Step 7 - Find Fcalc using Eq-11.

方程 11

解释结果

if Fcalc < Ftable :
    Don't rejct null hypothesis.
    μ1 = μ2 = μ3
    
if Fcalc > Ftable :
    Reject null hypothesis.

示例问题

考虑下面给出的示例，以逐步了解如何执行此测试。记录一组学生的 3 个科目（满分 5 分）的分数。
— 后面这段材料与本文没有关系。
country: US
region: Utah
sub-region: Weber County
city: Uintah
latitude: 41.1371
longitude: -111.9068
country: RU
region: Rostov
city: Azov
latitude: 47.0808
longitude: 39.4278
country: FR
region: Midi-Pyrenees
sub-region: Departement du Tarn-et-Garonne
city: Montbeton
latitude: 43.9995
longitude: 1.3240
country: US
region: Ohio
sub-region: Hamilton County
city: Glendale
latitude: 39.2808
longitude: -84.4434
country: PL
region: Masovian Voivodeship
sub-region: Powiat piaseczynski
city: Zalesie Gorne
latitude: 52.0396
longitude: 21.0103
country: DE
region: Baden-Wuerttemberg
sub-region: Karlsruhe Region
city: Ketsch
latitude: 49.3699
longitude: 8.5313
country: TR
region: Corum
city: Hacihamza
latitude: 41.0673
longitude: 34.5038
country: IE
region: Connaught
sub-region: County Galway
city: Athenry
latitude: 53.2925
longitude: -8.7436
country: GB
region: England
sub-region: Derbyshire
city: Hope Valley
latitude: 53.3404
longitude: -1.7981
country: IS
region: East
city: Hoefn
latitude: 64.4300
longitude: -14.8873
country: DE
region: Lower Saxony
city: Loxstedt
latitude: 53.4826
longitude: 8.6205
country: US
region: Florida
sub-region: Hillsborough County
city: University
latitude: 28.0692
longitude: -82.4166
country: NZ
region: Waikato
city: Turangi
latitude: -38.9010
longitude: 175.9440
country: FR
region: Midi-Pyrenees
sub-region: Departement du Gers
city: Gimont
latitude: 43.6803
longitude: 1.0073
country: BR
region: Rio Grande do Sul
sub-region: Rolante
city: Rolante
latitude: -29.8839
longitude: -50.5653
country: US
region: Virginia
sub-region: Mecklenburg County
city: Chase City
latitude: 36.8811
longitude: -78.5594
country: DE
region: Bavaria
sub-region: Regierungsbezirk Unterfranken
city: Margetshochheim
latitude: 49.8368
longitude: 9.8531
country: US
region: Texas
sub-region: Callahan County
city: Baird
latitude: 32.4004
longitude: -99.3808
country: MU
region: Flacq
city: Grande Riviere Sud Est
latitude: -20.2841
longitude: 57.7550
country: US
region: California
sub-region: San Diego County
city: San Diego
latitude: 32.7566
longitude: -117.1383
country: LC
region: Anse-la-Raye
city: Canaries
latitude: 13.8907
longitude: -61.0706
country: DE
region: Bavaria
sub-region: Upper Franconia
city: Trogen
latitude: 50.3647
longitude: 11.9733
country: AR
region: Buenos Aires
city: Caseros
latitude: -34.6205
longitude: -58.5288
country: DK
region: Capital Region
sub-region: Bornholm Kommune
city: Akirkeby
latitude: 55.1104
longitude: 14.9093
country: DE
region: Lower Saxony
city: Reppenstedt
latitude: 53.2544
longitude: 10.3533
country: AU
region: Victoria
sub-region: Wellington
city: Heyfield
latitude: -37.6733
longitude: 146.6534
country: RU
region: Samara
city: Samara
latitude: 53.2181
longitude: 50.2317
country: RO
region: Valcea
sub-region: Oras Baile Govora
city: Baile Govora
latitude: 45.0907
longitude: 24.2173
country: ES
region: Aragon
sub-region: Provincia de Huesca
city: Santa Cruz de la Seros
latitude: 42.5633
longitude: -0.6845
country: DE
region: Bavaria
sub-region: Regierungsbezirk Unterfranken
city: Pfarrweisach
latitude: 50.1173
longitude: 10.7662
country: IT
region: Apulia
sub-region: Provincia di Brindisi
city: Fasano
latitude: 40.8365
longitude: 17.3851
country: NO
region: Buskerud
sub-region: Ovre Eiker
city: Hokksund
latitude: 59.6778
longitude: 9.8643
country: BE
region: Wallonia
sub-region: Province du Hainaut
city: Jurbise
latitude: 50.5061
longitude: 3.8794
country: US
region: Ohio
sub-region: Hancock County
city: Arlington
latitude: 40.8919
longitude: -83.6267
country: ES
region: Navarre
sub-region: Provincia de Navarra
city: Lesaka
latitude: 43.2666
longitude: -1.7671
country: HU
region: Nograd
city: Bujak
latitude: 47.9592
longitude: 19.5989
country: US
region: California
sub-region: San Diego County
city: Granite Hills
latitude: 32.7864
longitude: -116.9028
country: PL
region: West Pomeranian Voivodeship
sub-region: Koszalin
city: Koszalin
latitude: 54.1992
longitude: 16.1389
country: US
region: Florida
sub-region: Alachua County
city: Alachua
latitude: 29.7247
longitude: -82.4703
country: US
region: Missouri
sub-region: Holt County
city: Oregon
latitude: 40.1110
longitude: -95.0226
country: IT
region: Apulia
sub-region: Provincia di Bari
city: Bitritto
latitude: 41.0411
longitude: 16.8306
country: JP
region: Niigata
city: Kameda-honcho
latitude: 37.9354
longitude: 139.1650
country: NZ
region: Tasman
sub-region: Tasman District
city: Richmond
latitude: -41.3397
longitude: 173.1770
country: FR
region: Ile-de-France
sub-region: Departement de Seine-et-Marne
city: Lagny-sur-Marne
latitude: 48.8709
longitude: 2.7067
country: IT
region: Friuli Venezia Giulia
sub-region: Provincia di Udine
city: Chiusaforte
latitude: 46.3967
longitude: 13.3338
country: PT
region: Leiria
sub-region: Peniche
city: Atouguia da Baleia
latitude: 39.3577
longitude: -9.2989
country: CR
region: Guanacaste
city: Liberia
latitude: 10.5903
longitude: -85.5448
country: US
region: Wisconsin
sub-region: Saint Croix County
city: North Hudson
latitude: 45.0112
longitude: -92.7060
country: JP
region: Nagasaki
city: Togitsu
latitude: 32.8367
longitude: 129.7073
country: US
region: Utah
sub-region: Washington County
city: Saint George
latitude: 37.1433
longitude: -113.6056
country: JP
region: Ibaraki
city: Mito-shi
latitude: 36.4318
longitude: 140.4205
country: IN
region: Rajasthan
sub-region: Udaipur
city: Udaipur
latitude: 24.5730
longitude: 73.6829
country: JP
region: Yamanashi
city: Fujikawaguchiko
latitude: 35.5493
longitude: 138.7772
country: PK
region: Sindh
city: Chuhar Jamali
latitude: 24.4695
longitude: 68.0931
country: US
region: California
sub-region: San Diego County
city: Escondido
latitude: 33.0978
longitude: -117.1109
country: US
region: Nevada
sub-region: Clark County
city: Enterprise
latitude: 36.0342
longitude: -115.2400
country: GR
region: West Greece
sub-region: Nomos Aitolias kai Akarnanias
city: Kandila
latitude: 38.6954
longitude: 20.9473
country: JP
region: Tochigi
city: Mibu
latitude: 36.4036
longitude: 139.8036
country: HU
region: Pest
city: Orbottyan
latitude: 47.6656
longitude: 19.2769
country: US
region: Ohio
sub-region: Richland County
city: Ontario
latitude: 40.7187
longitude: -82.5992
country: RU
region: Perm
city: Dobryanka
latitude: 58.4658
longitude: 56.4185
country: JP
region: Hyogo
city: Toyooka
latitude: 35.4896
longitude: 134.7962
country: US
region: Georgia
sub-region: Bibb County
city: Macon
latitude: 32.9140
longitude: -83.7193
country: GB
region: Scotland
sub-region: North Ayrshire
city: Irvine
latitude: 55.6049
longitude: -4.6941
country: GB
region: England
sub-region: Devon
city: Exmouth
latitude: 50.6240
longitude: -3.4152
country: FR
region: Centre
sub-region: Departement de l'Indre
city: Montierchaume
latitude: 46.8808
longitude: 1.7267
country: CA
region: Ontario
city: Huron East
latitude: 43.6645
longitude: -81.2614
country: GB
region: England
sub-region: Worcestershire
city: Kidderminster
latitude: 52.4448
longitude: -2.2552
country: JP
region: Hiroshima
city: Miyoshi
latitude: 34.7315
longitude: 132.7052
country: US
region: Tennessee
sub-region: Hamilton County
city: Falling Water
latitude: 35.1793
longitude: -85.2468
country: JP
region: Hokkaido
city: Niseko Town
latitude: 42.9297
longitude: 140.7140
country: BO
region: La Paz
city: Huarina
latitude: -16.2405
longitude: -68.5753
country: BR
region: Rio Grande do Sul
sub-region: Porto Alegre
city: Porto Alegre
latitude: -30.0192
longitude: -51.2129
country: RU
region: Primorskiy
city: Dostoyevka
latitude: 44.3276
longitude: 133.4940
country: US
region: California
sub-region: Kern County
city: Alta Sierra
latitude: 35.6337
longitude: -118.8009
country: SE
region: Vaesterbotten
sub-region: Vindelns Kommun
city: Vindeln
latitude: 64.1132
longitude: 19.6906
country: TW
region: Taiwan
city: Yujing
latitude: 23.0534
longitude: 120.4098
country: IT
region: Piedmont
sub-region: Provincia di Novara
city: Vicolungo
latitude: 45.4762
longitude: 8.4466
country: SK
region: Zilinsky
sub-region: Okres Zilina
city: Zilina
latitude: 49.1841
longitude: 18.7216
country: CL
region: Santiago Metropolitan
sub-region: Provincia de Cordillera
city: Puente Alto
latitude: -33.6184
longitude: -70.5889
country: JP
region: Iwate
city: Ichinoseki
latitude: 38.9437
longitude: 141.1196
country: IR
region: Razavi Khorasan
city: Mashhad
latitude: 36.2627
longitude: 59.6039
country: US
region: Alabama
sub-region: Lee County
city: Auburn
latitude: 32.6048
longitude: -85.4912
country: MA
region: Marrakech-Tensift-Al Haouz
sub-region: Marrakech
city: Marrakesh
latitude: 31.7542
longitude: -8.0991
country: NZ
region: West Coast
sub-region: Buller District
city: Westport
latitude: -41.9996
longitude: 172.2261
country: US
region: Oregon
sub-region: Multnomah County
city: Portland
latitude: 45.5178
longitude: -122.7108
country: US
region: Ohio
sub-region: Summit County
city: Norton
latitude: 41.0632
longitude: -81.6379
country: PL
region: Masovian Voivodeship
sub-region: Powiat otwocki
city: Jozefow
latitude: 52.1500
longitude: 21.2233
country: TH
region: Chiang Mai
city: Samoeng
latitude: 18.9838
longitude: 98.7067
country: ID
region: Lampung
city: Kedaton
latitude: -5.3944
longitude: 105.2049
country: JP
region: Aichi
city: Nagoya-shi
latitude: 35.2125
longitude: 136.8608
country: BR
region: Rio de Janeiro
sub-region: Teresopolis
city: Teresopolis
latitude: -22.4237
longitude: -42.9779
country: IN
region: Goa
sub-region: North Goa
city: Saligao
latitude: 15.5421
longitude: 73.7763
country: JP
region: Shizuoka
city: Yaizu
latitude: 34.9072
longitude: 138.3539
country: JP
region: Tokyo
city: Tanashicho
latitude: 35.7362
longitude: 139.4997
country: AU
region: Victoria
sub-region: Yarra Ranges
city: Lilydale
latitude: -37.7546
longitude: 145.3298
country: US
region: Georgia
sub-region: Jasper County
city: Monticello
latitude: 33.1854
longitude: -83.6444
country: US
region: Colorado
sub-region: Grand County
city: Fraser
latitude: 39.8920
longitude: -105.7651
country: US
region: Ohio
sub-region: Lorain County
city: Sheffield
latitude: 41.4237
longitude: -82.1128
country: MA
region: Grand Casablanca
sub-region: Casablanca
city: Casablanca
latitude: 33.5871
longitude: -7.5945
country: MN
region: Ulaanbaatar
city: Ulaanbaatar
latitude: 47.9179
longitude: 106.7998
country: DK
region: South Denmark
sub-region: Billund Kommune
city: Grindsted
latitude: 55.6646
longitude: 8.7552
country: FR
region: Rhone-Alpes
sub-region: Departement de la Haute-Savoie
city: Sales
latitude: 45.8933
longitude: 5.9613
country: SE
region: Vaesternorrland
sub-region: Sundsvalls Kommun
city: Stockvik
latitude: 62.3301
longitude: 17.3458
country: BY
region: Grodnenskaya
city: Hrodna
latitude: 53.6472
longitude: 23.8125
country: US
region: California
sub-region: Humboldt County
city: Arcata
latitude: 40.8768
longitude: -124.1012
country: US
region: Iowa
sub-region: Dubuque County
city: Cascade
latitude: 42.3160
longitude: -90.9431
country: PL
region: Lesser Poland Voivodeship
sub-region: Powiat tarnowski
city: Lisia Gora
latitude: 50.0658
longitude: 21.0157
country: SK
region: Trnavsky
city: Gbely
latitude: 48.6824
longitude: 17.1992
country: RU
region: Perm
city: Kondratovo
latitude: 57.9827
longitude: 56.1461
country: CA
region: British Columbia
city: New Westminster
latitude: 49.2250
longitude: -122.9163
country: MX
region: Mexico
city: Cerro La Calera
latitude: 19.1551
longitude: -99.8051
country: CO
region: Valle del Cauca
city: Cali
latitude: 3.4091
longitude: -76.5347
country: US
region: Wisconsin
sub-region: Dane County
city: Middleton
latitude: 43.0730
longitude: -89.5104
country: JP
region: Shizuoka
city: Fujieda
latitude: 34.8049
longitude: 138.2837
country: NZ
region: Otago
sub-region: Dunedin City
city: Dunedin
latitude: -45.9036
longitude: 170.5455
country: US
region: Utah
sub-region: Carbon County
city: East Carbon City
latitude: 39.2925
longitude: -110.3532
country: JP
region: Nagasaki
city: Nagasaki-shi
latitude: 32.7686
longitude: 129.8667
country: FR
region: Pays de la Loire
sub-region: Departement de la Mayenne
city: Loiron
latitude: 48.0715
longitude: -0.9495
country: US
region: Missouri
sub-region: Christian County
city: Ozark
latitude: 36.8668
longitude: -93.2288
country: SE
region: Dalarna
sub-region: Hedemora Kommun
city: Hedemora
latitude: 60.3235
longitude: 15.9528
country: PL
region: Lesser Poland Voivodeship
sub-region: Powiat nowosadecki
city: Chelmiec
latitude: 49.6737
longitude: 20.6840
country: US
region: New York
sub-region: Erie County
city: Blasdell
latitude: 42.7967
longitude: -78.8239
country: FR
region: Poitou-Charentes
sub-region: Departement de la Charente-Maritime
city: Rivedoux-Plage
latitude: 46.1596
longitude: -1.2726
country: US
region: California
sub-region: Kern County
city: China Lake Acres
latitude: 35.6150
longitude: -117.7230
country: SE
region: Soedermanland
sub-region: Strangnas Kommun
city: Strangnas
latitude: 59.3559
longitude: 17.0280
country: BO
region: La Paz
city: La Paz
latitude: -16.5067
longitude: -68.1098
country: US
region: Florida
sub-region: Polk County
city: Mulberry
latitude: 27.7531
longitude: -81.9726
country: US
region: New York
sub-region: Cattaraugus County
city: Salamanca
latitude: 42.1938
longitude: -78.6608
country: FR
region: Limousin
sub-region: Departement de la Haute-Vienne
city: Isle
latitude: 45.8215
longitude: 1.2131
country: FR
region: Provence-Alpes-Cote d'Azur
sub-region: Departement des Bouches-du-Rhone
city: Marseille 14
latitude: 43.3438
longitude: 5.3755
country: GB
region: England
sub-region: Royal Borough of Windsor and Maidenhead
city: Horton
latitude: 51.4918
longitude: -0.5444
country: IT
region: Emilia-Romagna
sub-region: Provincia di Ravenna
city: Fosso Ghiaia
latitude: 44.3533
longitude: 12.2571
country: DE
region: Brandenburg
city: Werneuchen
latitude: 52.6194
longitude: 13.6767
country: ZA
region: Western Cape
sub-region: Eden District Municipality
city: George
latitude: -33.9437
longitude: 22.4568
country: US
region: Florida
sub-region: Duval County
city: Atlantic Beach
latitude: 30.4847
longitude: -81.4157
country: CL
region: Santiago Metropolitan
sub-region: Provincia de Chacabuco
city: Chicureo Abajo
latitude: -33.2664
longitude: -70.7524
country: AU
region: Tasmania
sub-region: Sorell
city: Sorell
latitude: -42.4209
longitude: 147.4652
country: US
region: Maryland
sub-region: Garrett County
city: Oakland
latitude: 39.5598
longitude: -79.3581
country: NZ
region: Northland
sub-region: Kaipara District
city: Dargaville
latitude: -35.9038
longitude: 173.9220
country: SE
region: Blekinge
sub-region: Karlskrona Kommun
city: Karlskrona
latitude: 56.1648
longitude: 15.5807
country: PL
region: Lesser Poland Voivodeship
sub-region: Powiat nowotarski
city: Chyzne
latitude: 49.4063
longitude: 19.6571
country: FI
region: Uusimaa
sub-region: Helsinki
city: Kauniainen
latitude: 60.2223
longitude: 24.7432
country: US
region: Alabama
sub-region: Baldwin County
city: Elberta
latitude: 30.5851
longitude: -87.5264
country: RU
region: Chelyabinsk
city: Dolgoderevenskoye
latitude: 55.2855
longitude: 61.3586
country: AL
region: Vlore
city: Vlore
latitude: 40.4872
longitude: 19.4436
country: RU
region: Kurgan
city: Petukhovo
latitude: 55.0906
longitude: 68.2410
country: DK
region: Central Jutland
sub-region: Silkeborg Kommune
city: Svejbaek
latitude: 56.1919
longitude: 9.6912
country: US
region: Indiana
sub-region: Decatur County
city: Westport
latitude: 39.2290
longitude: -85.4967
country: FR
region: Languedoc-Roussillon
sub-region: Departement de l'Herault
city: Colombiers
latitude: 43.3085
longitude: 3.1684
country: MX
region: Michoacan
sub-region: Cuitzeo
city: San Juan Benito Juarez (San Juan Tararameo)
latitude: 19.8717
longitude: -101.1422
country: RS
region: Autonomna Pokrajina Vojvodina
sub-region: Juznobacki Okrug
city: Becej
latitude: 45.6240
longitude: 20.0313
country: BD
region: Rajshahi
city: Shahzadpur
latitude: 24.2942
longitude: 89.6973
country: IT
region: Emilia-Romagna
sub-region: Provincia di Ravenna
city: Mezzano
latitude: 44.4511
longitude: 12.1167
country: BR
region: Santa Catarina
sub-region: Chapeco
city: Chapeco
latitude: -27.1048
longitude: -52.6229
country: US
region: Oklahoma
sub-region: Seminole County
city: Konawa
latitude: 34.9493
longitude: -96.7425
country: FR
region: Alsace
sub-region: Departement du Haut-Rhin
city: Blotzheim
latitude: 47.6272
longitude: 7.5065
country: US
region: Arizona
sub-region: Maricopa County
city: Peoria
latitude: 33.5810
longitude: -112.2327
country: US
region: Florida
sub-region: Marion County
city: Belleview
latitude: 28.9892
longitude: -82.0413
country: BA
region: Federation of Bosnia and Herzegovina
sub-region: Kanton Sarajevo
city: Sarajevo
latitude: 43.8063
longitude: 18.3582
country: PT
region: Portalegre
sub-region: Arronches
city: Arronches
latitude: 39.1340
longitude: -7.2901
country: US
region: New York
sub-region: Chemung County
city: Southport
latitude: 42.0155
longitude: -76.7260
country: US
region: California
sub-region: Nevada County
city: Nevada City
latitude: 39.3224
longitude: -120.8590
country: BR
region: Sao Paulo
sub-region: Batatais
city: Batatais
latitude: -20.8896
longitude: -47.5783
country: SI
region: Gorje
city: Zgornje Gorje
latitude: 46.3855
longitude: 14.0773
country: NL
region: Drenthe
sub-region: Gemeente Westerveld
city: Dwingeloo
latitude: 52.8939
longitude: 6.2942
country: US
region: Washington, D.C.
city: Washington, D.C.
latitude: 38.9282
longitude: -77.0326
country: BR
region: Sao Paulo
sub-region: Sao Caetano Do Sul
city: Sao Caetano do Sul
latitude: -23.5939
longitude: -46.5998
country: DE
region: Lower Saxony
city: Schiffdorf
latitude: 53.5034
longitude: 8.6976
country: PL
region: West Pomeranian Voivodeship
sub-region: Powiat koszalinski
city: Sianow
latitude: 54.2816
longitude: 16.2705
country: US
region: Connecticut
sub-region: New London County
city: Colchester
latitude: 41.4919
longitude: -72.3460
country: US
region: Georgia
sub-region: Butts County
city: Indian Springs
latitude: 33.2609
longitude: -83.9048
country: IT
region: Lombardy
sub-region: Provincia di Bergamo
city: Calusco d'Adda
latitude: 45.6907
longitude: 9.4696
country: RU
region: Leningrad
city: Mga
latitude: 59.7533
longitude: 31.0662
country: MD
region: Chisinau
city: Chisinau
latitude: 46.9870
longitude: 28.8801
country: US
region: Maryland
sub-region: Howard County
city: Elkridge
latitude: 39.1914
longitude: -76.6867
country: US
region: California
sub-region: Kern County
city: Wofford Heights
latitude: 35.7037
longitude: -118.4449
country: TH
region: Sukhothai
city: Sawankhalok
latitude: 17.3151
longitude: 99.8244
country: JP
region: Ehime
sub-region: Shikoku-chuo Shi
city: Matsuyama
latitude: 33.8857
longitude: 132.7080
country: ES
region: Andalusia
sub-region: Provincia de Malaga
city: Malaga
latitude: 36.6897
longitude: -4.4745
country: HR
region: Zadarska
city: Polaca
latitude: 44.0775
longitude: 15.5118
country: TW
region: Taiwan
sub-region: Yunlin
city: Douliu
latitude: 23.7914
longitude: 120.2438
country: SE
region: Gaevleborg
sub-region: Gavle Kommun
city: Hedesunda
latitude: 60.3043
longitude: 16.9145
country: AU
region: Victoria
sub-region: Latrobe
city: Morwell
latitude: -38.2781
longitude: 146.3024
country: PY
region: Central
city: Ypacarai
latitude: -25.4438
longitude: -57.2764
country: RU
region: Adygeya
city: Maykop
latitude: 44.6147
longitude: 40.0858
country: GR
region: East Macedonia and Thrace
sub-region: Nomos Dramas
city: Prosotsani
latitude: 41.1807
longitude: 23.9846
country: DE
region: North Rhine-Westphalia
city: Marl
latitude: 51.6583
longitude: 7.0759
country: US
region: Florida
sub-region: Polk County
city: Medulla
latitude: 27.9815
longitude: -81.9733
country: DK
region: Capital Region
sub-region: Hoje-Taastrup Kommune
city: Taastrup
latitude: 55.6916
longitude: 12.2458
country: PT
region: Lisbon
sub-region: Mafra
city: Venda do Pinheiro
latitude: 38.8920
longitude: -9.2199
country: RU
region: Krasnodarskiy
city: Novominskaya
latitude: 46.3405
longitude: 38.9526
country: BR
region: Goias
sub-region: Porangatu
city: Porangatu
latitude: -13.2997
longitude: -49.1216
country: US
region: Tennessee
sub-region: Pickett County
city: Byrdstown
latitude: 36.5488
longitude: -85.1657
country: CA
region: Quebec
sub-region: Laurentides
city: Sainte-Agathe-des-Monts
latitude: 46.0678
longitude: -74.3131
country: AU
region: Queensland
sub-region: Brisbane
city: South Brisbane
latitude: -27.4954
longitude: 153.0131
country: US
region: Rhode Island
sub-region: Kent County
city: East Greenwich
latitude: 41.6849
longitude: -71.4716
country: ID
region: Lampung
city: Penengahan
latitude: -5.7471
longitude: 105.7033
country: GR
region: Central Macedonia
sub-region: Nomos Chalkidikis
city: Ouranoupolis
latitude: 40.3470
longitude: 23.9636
（如下表所示）
[取α = 0.05]

Std/Sub	English (e)	Math (m)	Science (s)
Student 1	2	2	1
Student 2	4	3	2
Student 3	2	4	5

Step 1 -
Null hypothesis,      H0 -> μE = μM = μS (where μ = mean)
Alternate hypothesis, Ha -> At least one difference among the means of the 3 subjects.

Step 2 -
As per the table, 
k = 3
n = 9
dfbetween = 3 - 1 = 2 [Eq-1]
dfwithin = 9 - 3 = 6  [Eq-2]
dftotal = 2 + 6 = 8  [Eq-3]

Step 3 - On referring to the F-Distribution table (link), using df1 = 2 
 and df2 = 6 at α = 0.05: we get, Ftable = 5.14

Step 4 - μe = (2 + 4 + 2)/3 = (8/3) = 2.67
       μm = (2 + 3 + 4)/3 = (9/3) = 3.00
     μs = (1 + 2 + 5)/3 = (8/3) = 2.67
 
      μgrand = (8 + 8 + 9)/9 = (25/9) = 2.78

Step 5 - SStotal =  (2 - 2.78)2 + (4 - 2.78)2 + (2 - 2.78)2 +
            (2 - 2.78)2 + (3 - 2.78)2 + (4 - 2.78)2 +
            (1 - 2.78)2 + (2 - 2.78)2 + (5 - 2.78)2 
             = 13.60
      
     SSwithin = (2 - 2.67)2 + (4 - 2.67)2 + (2 - 2.67)2 +
           (2 - 3.00)2 + (3 - 3.00)2 + (4 - 3.00)2 +
           (1 - 2.67)2 + (2 - 2.67)2 + (5 - 2.67)2  
             = 13.34
    
    SSbetween = 13.60 - 13.34 = 0.23

Step 6 - S2between = (0.23/2) = 0.12 
     S2within = (13.34/6) = 2.22

Step 7 - Fcalc = (0.12/2.22) = 0.05

Since, Fcalc < Ftable (0.05 < 5.14)
    we cannot reject the null hypothesis.

因此，我们可以说所有三个科目的均值是相同的。

单向方差分析比较三个或三个以上的分类组以确定它们之间是否存在差异。方差分析的基本策略是系统地检查被比较组内的变异性，并检查被比较组之间的变异性。如有任何疑问/疑问，请在下方评论。